Ingredients for 4 people:

400g spaghetti, 600g scampi, 600g jumbo mazzancolle shrimp, 400g tiny squid, 1 lobster, 400g scallops, 1 garlic clove, hot chili pepper, extra-virgin olive oil, 600g zucchini, parsley, basil, tarragon and thyme.

Directions:

Heat the olive oil in a broad pan with a chili pepper and a peeled and split garlic clove.

Add in the seafood beginning with the squids and cook over a medium heat (15 minutes).

In the meantime, cut the zucchini into thin discs.

When the squid is cooked add in the scampi and shrimp and cook for 5 minutes splashing in 1 cup of Valdobbiadene Prosecco Superiore Nino Franco.

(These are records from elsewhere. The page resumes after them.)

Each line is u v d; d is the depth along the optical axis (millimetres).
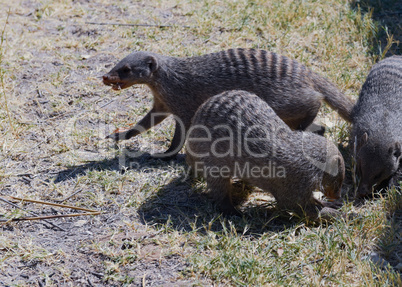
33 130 2105
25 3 2533
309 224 1910
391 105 2035
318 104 2047
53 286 1802
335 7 2480
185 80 2053
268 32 2383
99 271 1822
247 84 2035
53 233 1888
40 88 2209
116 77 2033
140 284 1801
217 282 1800
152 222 1907
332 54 2307
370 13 2404
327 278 1798
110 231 1890
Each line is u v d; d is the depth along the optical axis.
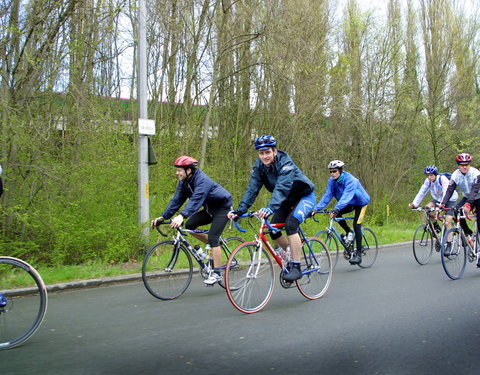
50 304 5.46
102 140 8.40
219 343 3.89
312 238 5.73
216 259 5.81
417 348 3.73
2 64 7.46
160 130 10.73
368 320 4.57
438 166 20.58
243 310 4.88
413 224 16.83
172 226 5.43
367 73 17.67
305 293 5.57
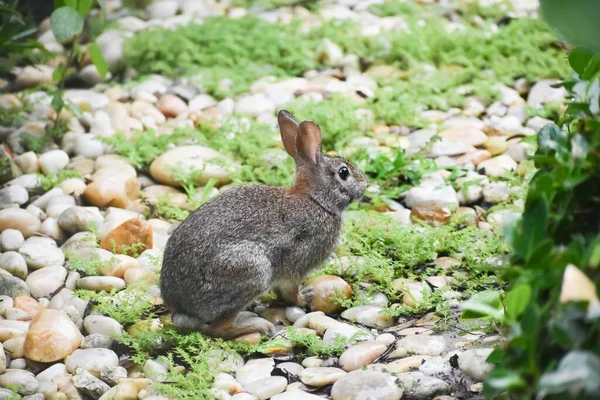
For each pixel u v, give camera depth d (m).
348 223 11.49
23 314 9.77
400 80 15.66
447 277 10.38
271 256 9.56
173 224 11.84
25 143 13.45
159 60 16.20
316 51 16.42
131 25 17.47
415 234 11.04
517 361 6.25
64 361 9.03
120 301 9.95
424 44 16.41
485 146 13.35
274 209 9.68
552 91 14.66
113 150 13.34
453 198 11.91
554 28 6.16
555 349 6.18
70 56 14.10
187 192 12.32
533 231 6.49
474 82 15.27
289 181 12.55
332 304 10.01
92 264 10.55
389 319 9.66
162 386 8.25
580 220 6.80
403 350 8.91
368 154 12.98
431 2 18.89
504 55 16.25
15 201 12.02
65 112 14.16
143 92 15.02
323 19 17.84
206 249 9.22
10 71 15.31
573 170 6.56
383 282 10.30
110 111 14.32
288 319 9.95
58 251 10.93
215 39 16.77
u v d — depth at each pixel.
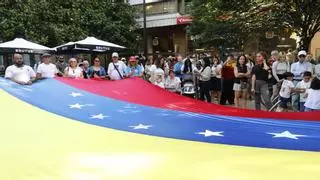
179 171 3.85
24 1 25.23
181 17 44.25
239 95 14.88
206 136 5.17
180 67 16.89
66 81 8.54
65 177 3.86
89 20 35.78
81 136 5.19
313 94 10.13
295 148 4.55
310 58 14.85
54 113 6.34
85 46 19.05
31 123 5.71
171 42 48.53
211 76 17.47
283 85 12.31
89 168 4.02
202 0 29.11
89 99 7.64
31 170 4.04
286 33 24.98
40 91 7.59
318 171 3.73
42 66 12.27
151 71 16.86
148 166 4.02
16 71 10.19
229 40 29.67
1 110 6.23
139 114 6.71
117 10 39.34
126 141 4.97
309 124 5.99
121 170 3.94
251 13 23.42
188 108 7.47
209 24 29.06
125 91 8.47
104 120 6.12
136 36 40.84
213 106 7.74
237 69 14.86
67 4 31.20
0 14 23.91
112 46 19.84
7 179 3.88
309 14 20.61
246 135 5.22
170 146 4.71
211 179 3.64
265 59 14.52
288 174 3.66
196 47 41.94
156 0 47.25
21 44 16.98
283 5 21.41
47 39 25.75
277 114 6.98
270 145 4.70
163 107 7.46
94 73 14.70
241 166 3.90
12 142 4.90
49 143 4.87
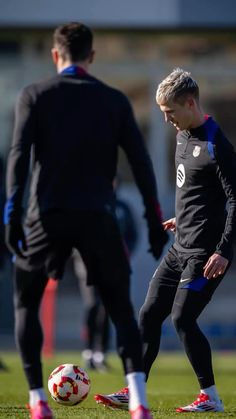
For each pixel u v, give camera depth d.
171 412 21.00
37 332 16.56
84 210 16.25
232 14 52.22
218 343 55.69
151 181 16.78
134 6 52.09
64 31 17.16
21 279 16.70
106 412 20.55
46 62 55.62
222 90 57.09
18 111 16.59
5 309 53.19
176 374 36.53
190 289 19.92
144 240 53.16
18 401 24.47
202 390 21.02
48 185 16.44
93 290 36.41
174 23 52.19
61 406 22.36
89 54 17.23
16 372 36.22
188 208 20.22
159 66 56.50
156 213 16.78
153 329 20.80
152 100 56.53
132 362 16.14
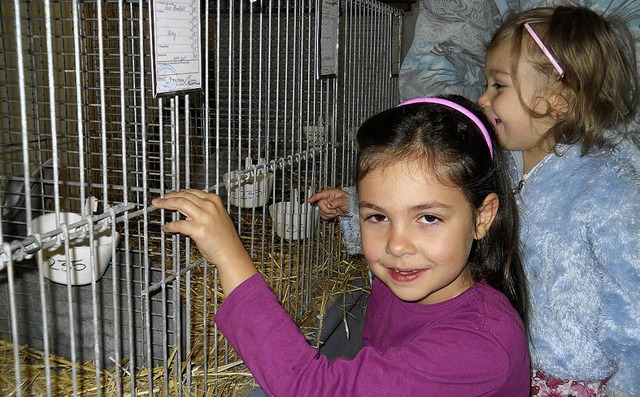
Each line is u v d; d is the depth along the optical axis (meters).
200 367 1.06
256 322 0.74
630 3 1.28
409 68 1.58
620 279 0.86
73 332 0.64
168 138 1.25
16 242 0.57
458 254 0.76
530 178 0.99
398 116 0.77
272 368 0.73
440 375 0.72
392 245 0.74
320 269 1.48
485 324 0.76
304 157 1.24
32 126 1.63
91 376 1.04
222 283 0.78
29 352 1.11
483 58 1.52
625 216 0.86
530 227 0.95
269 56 1.03
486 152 0.79
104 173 0.67
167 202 0.75
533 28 0.96
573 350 0.91
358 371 0.73
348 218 1.23
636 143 1.04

After five minutes add in the lobster meat and scallops.

Cook the spaghetti for 8 minutes or until it is al dente (slightly undercooked).

Drain and put the spaghetti in the sauce pan and add all the herbs: parsley, basil, tarragon and thyme.

Stir everything together, adding in some of the pasta water.

Wine to pair:

(edited by Stefania Vinciguerra)

Valdobbiadene Prosecco Superiore Docg Vigneto della Riva di San Floriano Nino Franco

Pale and bright straw yellow color with fine foam. Complex aroma of fruit salad, peach, apple and lime with the heady scents of wisteria and orange flowers. On the palate the wine shows the same intensity, supported by good acidity. Fresh fruit, elegance and depth. Fine and persistent perlage.

Production Area: exclusively Rive di San Floriano vineyard, in Valdobbiadene.

Grape Variety: 100% Glera, with harvest selection.

Wine-making: pressing, destemming, cooling of must and fermentation at a controlled temperature in steel tanks. Second fermentation in cuve close (Charmat Method).

Type: Brut.

Alcoholic Content: 12% vol.

Serving Temperature: 6-8° C.

Suggested Food Pairing: drinkable along the whole meal. Perfect matching with oysters and salty fishes. Very pleasant with local salami called sopressa.